Ihr charakterlicher Gegenpol ist eindeutig Ines Hengl-Pirkner in der Rolle der dümmlichen und quirligen Hedy LaRue. Die übers das ganze Stück verstellte quietschige Stimme muss der Darstellerin einiges abverlangen, doch sie zieht dies ohne Probleme durch und obwohl ihre Figur einem eigentlich die Nerven rauben sollte, amüsiert sie den Zuseher mit jeder ihrer Aktionen und ist stets so liebenswert, dass man ihr sogar den Fehler, der fast zum tragischen Ende führt, ohne weiteres verzeiht.
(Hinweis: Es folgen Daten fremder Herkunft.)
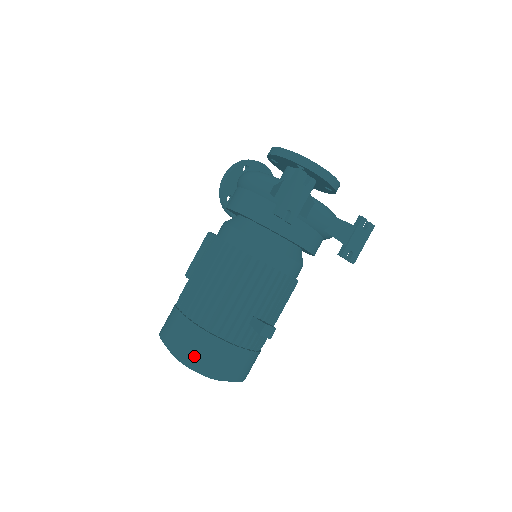
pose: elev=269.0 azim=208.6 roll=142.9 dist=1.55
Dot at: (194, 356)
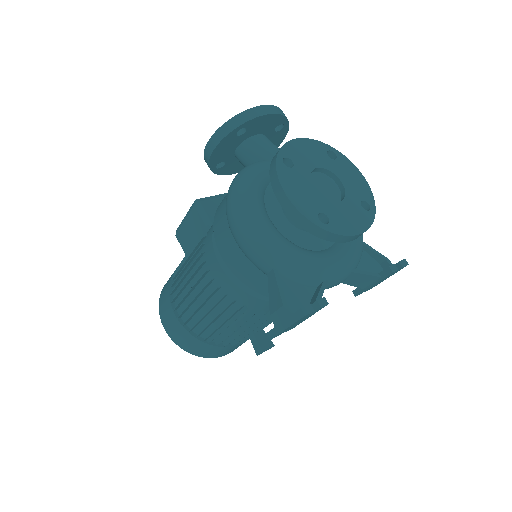
Dot at: (195, 352)
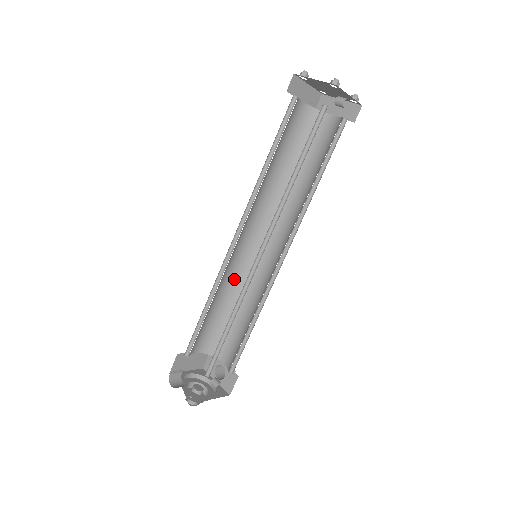
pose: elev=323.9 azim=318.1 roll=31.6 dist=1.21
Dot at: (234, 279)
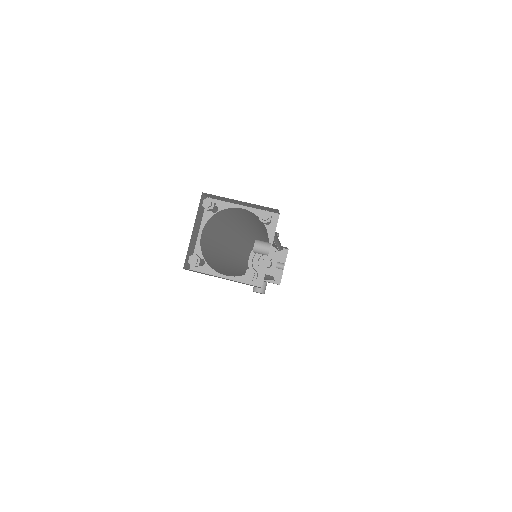
Dot at: (242, 246)
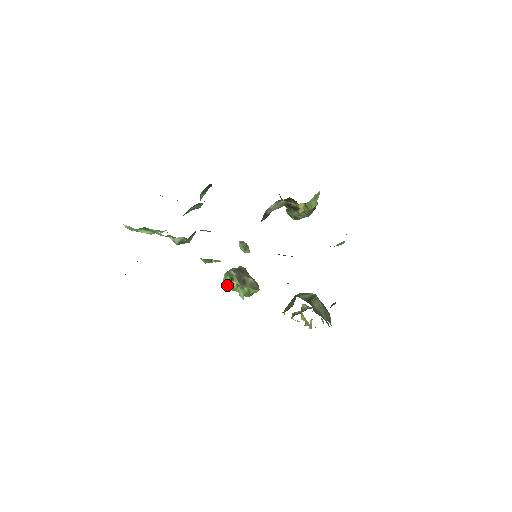
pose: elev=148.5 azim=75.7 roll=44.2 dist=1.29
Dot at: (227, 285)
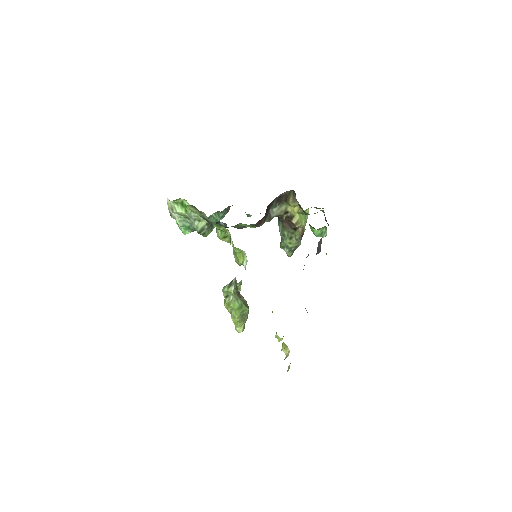
Dot at: (225, 293)
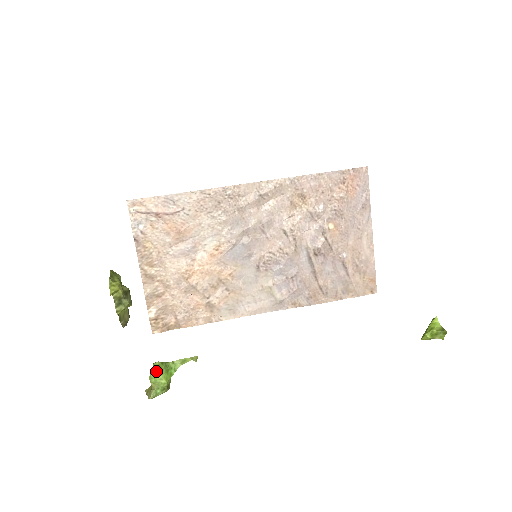
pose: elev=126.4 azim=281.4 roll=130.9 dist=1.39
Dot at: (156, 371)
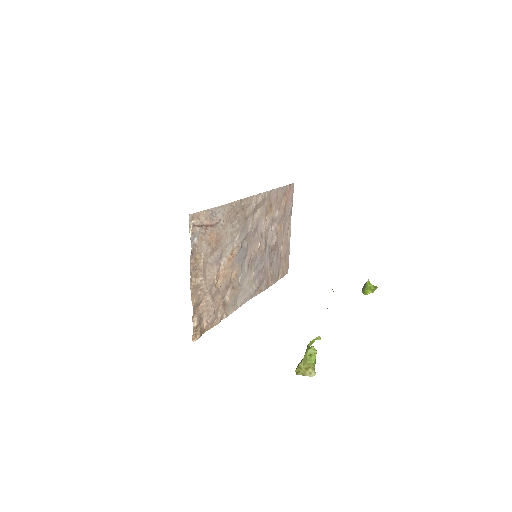
Dot at: (315, 353)
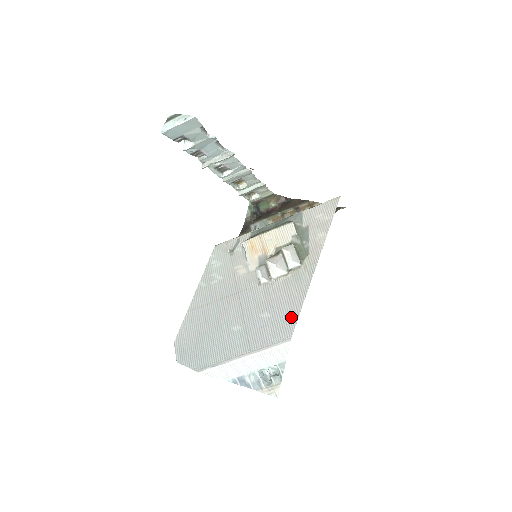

Ein derart komisches Talent habe ich lange nicht mehr auf einer Musical-Bühne gesehen.

© barbara pálffy / volksoper

Weiters namenhaft zu erwähnen wären noch Robert Meyer, seit 2007 Direktor der Volksoper, in der Rolle des J. B. Biggley und Marco Di-Sapia in der Rolle seines dümmlichen Neffen Bud Frump. Meyer hat zwar kaum Gesangparts, doch seine Darstellung des stets verärgerten und von seiner Frau genervten Chefs der „World Wide Wopple“- Company spielt er mit viel Witz und sorgt damit immer wieder für Lacher. Auch im Zusammenspiel mit Hengl-Pirkner amüsiert es stets, ihm zuzusehen. Di-Sapia hingegen ist zwar eher ein Charakter, den man hassen möchte und der einen eigentlich auch nur auf die Nerven geht, doch eine derartige Figur zu verkörpern, verlangt einem Darsteller schon einiges ab und er gibt den nervigen Trottel in Bewegung, Stimme und Aussehen einwandfrei – eine Glanzleistung.

Alles in allem ist dieses Musical zwar nicht unbedingt ein Klassiker, aber ein sehr unterhaltsames und gut dargestelltes Stück, welches einem zu jeder Zeit einen entspannten Theaterabend beschert, an dem man mehr als oft zum Lachen kommt…absolut empfehlenswert, wenn auch nicht was für jedermann!